◆ **What you are asked to do**
Whenever a line in the entries below includes the string "Sarajevu", count that line. Report the total alone.

◆ **Dataset**
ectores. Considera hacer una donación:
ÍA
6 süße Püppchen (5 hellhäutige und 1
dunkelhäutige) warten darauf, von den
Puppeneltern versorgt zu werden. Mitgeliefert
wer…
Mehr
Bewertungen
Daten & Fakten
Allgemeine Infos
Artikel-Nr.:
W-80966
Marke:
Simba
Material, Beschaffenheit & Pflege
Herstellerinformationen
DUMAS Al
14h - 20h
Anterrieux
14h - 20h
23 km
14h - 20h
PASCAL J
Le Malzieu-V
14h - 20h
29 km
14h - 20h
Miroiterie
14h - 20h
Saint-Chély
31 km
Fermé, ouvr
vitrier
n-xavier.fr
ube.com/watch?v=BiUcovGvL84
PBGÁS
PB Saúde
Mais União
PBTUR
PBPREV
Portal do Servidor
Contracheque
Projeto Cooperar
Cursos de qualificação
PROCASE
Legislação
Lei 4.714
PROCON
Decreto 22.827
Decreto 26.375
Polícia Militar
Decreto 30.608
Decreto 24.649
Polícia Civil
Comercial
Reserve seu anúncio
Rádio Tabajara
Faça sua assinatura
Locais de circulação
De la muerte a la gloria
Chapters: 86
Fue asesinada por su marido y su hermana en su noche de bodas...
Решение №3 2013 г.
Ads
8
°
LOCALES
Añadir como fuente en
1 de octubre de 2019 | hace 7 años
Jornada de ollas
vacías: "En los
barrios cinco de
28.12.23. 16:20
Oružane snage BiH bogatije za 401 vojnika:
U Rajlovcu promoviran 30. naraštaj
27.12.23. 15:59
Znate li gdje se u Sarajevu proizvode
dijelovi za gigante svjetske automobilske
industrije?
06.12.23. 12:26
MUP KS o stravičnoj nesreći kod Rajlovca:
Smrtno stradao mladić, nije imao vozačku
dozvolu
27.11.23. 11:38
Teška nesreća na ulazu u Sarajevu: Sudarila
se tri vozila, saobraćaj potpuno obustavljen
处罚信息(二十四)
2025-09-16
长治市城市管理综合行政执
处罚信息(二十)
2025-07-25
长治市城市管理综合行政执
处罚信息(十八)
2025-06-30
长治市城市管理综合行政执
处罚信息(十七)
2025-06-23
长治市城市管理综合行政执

◆ **Answer for this exercise**
2